10. Celebrate those that do it well and those willing to change

And this is back to where we started.

Oxfam like other agencies introduced a code of conduct statement that all workers have to sign up to. It seems obvious. Maybe it is – but it makes behaviour that goes against that code so much easier to challenge.

It also starts setting a culture that this is unacceptable. Abuse flourishes where it is left unchallenged. Where it becomes ‘normal’. Where the charming laugh it off and belittle its impact.

Similarly, exclusion hides behind platitudes of ‘moral purpose’; behind the blame of the accountability framework; behind the claim that school leaders are just being pragmatic.


So what next?

So, on a personal level – having seen so much great practice, but also having heard from teachers, leaders, parents, young people and researchers that divided provision is a growing reality – my move back to campaigning is one that matters much to me. Every Child Should is born of a focus on what Every Child is entitled to and my ongoing consultancy work continues to be in the space between charities and education. But, also, as a parent of two children with significant needs these are my children that some school leaders feel are not of sufficient ‘quality.’ So while I think we can add the inclusion debate to the list of things I have been advised not to talk about I think that, like colleagues in the aid sector, being quiet is no longer an option.

And I know I am not alone in this. I have been heartened by the growing number and range of voices; both in public and the great advocates I know are working in politics, the civil service, charities and schools. And to hear growing parent and young person voice matters.

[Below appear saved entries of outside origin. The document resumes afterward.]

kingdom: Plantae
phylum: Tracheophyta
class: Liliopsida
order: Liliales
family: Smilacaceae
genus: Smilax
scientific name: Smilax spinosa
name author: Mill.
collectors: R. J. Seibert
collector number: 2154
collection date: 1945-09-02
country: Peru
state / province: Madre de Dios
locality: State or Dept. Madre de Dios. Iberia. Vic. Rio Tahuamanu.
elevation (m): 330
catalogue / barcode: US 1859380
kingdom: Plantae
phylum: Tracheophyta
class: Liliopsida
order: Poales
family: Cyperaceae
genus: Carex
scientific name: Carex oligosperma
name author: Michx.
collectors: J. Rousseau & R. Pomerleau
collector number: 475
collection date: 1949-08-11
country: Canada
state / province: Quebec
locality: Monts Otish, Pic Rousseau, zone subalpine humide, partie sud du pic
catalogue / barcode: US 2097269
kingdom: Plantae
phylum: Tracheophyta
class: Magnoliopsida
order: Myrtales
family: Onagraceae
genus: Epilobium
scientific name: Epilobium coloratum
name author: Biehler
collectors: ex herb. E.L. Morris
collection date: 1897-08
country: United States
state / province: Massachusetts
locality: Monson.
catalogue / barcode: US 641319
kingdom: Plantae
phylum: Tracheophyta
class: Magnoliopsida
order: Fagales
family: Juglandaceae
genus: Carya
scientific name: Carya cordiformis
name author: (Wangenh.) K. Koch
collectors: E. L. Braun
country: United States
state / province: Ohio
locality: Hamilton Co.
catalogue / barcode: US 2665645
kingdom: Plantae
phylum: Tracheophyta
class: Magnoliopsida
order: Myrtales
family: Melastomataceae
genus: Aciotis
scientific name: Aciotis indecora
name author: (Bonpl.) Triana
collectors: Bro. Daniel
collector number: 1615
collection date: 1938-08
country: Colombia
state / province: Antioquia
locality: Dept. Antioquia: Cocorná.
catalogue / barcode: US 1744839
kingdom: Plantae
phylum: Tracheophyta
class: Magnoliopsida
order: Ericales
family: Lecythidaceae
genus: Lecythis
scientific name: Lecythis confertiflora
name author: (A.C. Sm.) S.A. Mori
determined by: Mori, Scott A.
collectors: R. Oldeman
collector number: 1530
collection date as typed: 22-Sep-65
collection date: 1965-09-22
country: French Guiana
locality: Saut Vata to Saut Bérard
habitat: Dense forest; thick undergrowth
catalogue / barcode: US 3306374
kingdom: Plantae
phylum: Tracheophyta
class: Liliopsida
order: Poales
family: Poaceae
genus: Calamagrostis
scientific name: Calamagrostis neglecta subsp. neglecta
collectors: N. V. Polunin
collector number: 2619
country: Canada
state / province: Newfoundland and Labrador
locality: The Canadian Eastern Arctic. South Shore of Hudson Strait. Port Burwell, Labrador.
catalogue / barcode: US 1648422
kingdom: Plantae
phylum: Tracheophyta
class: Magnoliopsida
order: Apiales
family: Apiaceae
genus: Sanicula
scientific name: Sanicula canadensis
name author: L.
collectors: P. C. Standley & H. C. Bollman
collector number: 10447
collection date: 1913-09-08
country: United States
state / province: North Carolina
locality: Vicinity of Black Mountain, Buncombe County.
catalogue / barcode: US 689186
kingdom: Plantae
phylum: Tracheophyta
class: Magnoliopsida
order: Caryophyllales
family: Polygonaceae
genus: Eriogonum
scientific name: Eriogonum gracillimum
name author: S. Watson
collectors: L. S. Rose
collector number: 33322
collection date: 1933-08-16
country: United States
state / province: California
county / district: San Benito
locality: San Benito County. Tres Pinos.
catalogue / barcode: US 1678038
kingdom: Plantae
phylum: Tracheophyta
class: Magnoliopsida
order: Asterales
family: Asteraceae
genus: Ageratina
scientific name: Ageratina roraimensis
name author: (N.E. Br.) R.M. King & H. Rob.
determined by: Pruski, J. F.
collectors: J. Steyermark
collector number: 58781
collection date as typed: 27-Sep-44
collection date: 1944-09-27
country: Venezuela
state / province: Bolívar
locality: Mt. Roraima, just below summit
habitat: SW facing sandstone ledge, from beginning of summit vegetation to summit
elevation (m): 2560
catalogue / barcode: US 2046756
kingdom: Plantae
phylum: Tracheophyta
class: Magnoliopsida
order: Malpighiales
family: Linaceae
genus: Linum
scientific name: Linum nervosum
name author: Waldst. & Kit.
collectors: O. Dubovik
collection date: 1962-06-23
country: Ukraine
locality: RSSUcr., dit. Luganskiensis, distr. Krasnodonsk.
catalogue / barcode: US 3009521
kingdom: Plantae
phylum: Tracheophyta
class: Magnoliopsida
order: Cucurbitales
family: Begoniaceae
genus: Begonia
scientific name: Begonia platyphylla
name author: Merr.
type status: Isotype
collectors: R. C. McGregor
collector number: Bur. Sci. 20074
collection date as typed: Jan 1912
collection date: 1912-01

There are many next steps. Perhaps the most positive is to continue – through models like Whole School SEND – to celebrate those who value inclusion and to ask any teacher, leader or school if they could make the following Drawn In Pledge. And if they want to but cannot then maybe that will start to show us where our problems lie.

  I will never propose or encourage a child moving from a school unless it is in the evidenced best interest of the child.
  I will never advocate or action the moving of a child as a route to improving school results.
  I will not use any method to reduce the attractiveness of my school to particular groups of pupils.
  I will actively review our processes and messaging on a regular basis to ensure that we do not create a sense that some groups are not welcome in our school.